PROVIDED PASSAGE:
● ● ● ●
Third Assignment of Error

{¶ 85} Under his third assignment of error, Debord claims that the trial court erred by failing to suppress the statements he made during his interview with Sgt. Wale and Det. Stout. Debord asserts that his statements should have been suppressed because he did not knowingly, intelligently, and voluntarily waive his Miranda rights. Debord also contends that his statements should have been suppressed because they were coerced by the detectives' false promises of leniency.

Standard of Review

{¶ 86} "Appellate review of a motion to suppress presents a mixed question of law and fact." State v. Burnside, 100 Ohio St.3d 152, 2003-Ohio-5372, 797 N.E.2d 71, ¶ 8. When ruling on a motion to suppress, "the trial court assumes the role of trier of fact and is therefore in the best position to resolve factual questions and evaluate the credibility of witnesses." Id., citing State v. Mills, 62 Ohio St.3d 357, 366, 582 N.E.2d 972 (1992). "Consequently, an appellate court must accept the trial court's findings of fact if they are supported by competent, credible evidence." Id., citing State v. Fanning, 1 Ohio St.3d 19, 437 N.E.2d 583 (1982). "Accepting these facts as true, the appellate court must then independently determine, without deference to the conclusion of the trial court, whether the facts satisfy the applicable legal standard." Id., citing State v. McNamara, 124 Ohio App.3d 706, 707 N.E.2d 539 (4th Dist.1997).

{¶ 87} In this case, the trial court made no findings of fact when overruling Debord's motion to suppress. "Crim.R. 12(F) mandates that a trial court state its essential findings on the record when factual issues are involved in determining a motion to suppress." State v. Brown, 2d Dist. Montgomery No. 24297, 2012-Ohio-195, ¶ 10. However, "[i]n order to invoke this provision, trial counsel must request the trial court to state its essential findings of fact on the record." (Citation omitted.) Id. Accord State v. Allen, 2d Dist. Montgomery No. 28874, 2021-Ohio-3047, ¶ 26, citing State v. Adams, 146 Ohio St.3d 232, 2016-Ohio-3043, 54 N.E.3d 1227, ¶ 16. "[I]f the defendant does not object to the lack of findings, the error is harmless if the evidence is sufficient to demonstrate the basis for the trial court's decision." State v. White, 2d Dist. Montgomery No. 23905, 2011-Ohio-503, ¶ 19, citing State v. Sanchez, 2d Dist. Greene No. 1997-CA-32, 1998 WL 199618, *10 (Apr. 24, 1998).
● ● ● ●
Extracted records:
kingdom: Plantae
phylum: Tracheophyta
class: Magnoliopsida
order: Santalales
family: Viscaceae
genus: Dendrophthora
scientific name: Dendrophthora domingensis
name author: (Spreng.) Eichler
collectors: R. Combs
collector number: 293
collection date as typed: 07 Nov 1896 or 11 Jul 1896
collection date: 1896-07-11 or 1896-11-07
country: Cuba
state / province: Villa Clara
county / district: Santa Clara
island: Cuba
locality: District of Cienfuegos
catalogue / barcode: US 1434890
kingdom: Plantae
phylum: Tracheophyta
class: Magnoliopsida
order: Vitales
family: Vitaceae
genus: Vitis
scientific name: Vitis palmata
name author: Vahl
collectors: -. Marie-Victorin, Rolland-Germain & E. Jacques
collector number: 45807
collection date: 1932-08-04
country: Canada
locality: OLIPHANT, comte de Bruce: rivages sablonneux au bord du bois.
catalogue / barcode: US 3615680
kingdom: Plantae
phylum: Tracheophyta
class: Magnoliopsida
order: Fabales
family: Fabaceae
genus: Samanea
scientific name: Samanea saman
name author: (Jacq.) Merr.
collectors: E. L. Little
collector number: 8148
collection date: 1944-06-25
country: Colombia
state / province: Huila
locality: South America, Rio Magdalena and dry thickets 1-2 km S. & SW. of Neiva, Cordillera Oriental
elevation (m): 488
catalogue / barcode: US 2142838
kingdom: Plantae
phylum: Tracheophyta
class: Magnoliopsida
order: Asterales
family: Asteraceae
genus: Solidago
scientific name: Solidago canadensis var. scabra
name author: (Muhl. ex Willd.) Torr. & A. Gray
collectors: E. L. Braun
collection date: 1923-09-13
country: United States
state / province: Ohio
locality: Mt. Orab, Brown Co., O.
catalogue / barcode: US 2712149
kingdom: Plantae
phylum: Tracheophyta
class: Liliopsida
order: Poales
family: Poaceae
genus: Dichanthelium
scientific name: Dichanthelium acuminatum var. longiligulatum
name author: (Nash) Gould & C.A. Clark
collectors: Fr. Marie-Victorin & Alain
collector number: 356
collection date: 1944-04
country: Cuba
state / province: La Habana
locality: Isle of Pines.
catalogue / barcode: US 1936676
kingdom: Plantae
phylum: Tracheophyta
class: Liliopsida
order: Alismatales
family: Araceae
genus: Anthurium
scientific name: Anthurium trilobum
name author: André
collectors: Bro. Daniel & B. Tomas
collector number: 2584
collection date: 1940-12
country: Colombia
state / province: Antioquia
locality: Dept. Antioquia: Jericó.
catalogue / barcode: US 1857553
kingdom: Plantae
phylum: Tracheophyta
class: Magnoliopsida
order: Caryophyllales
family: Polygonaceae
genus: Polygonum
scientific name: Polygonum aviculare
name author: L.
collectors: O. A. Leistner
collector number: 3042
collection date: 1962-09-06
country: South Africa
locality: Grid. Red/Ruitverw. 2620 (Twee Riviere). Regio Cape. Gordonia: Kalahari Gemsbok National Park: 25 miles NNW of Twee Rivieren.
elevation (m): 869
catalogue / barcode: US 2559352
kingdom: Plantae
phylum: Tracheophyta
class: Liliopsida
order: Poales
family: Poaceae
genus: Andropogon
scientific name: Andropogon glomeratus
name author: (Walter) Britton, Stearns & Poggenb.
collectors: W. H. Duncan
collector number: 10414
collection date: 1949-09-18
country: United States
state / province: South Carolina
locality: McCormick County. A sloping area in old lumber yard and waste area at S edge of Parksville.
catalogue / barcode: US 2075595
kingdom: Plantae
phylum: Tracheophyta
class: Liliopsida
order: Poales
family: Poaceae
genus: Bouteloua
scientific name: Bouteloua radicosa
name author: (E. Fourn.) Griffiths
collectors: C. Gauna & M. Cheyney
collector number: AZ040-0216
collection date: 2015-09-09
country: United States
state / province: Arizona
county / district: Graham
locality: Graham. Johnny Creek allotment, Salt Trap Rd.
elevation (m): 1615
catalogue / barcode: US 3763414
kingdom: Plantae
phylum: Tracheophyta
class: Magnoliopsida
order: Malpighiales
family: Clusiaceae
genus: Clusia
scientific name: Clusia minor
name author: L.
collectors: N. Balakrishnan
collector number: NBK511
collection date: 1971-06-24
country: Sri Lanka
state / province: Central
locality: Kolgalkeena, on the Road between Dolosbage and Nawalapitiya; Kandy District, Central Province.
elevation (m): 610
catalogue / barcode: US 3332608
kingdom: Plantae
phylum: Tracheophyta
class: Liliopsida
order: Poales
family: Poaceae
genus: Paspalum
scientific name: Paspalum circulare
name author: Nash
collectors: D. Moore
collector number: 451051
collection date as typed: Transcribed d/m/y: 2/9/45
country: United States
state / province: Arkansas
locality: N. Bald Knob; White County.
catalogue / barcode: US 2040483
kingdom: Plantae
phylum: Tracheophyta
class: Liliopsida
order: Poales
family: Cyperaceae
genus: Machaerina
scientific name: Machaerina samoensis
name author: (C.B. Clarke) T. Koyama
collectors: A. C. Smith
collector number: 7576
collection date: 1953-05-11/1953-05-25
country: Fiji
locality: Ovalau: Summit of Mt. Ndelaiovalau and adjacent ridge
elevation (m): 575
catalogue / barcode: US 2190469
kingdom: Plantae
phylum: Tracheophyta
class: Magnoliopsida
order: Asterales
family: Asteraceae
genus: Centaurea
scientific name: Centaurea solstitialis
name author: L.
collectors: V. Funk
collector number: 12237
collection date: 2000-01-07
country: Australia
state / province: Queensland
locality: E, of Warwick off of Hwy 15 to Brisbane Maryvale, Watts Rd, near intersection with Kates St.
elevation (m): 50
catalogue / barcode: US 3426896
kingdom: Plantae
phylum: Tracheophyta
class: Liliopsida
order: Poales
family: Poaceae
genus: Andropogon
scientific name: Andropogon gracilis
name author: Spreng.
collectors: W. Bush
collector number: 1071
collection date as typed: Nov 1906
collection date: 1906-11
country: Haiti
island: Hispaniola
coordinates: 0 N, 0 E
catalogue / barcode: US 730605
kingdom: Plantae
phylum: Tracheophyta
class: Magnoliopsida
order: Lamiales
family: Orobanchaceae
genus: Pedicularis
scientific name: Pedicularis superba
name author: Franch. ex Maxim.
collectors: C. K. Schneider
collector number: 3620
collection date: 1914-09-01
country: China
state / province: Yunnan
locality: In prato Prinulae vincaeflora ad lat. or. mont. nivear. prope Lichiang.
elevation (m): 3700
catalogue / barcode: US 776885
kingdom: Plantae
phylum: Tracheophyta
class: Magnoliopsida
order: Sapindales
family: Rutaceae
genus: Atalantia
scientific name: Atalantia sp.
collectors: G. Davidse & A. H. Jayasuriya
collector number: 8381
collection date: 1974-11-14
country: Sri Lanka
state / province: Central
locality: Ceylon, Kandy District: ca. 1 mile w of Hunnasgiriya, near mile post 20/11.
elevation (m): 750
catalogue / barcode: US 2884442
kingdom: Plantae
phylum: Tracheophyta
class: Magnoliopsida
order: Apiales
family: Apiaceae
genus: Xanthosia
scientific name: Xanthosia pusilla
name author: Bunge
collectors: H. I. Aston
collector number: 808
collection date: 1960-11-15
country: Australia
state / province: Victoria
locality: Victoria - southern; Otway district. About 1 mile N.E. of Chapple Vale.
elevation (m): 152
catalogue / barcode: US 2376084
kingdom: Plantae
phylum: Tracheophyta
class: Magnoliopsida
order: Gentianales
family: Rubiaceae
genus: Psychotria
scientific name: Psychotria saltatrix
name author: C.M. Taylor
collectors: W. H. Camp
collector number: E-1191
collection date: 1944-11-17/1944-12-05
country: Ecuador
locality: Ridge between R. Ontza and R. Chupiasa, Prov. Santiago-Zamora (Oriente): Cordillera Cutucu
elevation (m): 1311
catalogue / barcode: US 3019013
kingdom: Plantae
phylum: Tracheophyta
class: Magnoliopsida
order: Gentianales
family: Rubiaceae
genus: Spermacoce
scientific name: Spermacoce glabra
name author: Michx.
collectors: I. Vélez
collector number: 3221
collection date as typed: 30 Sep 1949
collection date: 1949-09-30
● ● ● ●
WHAT YOU NEED TO DO:
1: In the passage on Debord's third assignment of error, who conducted the interview in which Debord made his statements?
2: In the plant specimen records, echo the part that opens with the line containing "collectors: Bro. Daniel & B. Tomas" and closes with the line containing "collector number: 3042".

SOLVED PROBLEMS:
1: Sgt. Wale and Det. Stout.

2:
collectors: Bro. Daniel & B. Tomas
collector number: 2584
collection date: 1940-12
country: Colombia
state / province: Antioquia
locality: Dept. Antioquia: Jericó.
catalogue / barcode: US 1857553
kingdom: Plantae
phylum: Tracheophyta
class: Magnoliopsida
order: Caryophyllales
family: Polygonaceae
genus: Polygonum
scientific name: Polygonum aviculare
name author: L.
collectors: O. A. Leistner
collector number: 3042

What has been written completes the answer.